5. We should move lots of people (the community at large) toward wanting to take better care of themselves. If everyone wants to do something, no one person is an outlier. I believe the way to do this is to incentivize healthy behaviors. That might mean giving insurance discounts, bonus pay or other perks to people who keep their weight stable from year to year, or to those who can prove they have attended exercise sessions, or to people who are successfully keeping off at least some of the weight they have lost.
6. Having just worked on a project that created six weeks of menus for a magazine, I can tell you that I was amazed at the calories in most of the foods we eat. We could make it a lot easier for people if all restaurants were required to post calories next to their menu items.
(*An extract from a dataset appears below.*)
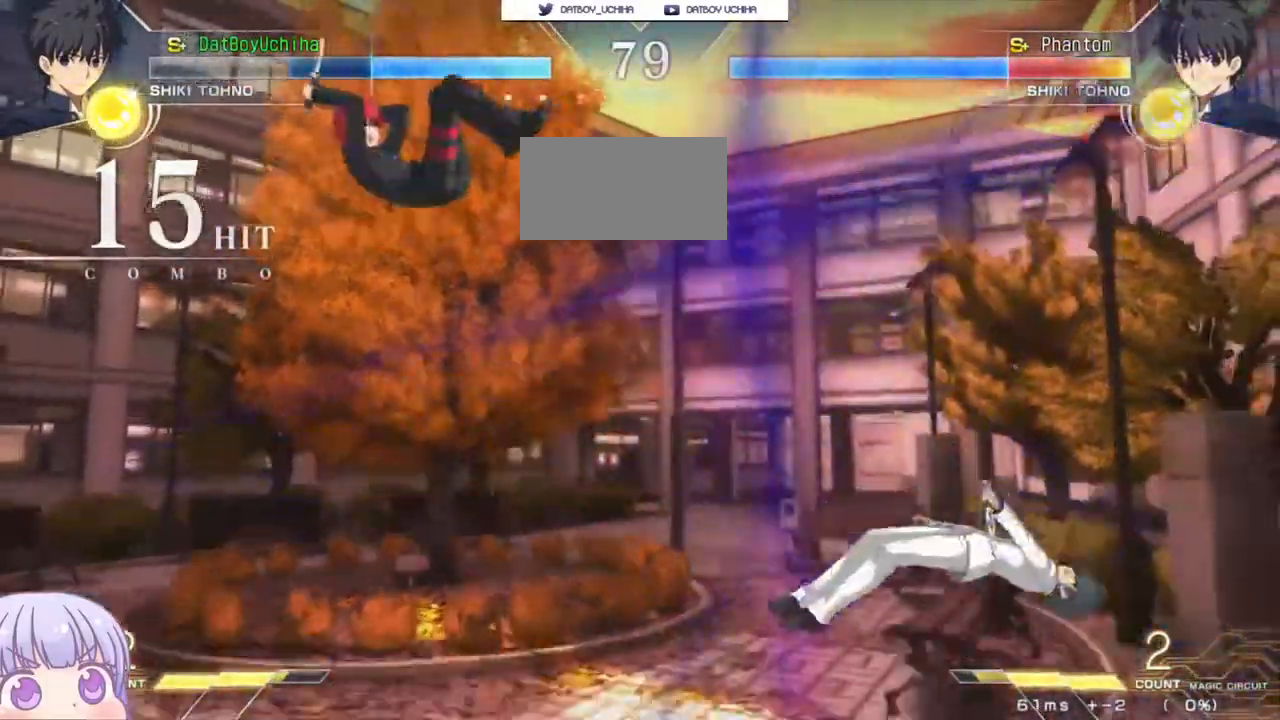
{"dt_ms": 500, "buttons": [], "left_stick": "center", "events": [[117, "left_stick", "right"], [167, "CIRCLE", "down"], [367, "CIRCLE", "up"], [417, "left_stick", "center"]]}
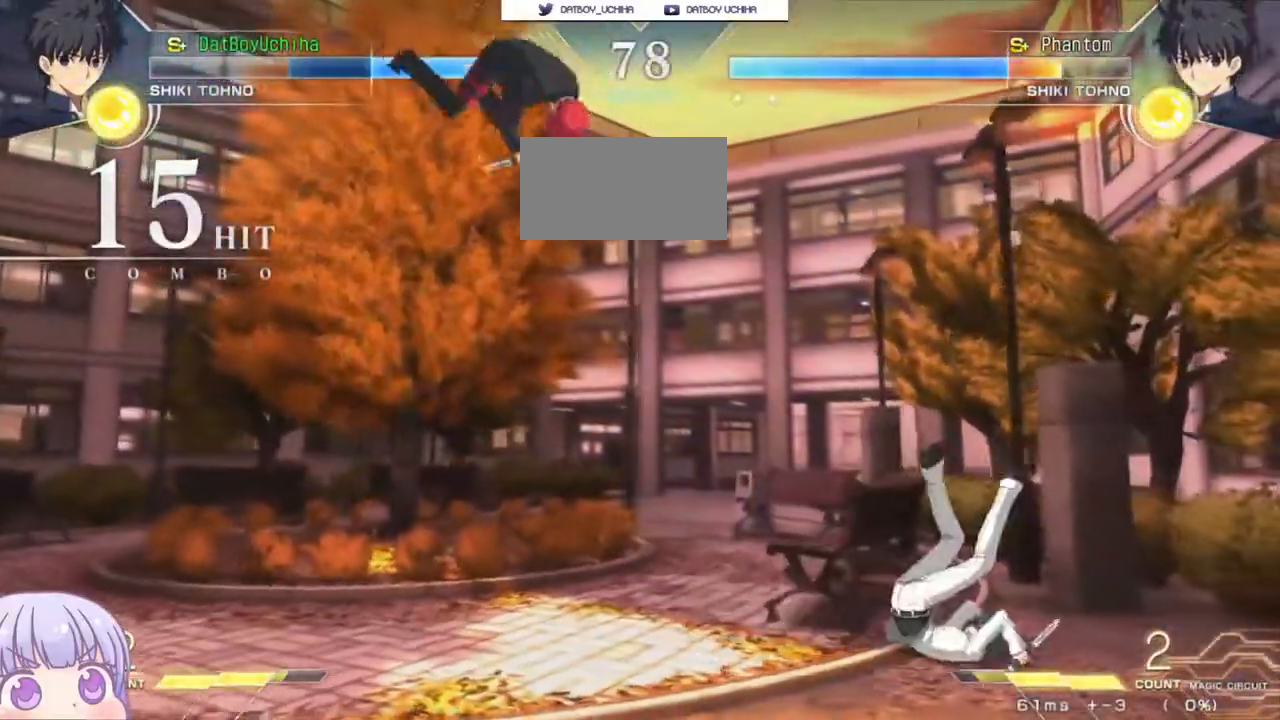
{"dt_ms": 500, "buttons": [], "left_stick": "down-left", "events": [[67, "R1", "down"], [117, "R1", "up"], [267, "left_stick", "down-left"]]}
7. And what about one of my favorite ideas (although most people don’t like it): the food-free workplace. Food in the office would have to be confined to designated eating spots like break rooms or cafeterias. Second-hand food exposure is a major environmental “lean” for people who are trying hard to control weight. Like second-hand smoke, the presence of food where it’s not wanted triggers all sorts of brain and gut responses. Since obesity causes as many deaths a year as smoking, why don’t we take it equally seriously in the work environment?
I believe that creating a healthy America will ‘take a village’. At a time when bold new projects seem to be in vogue, there couldn’t be a better moment for action.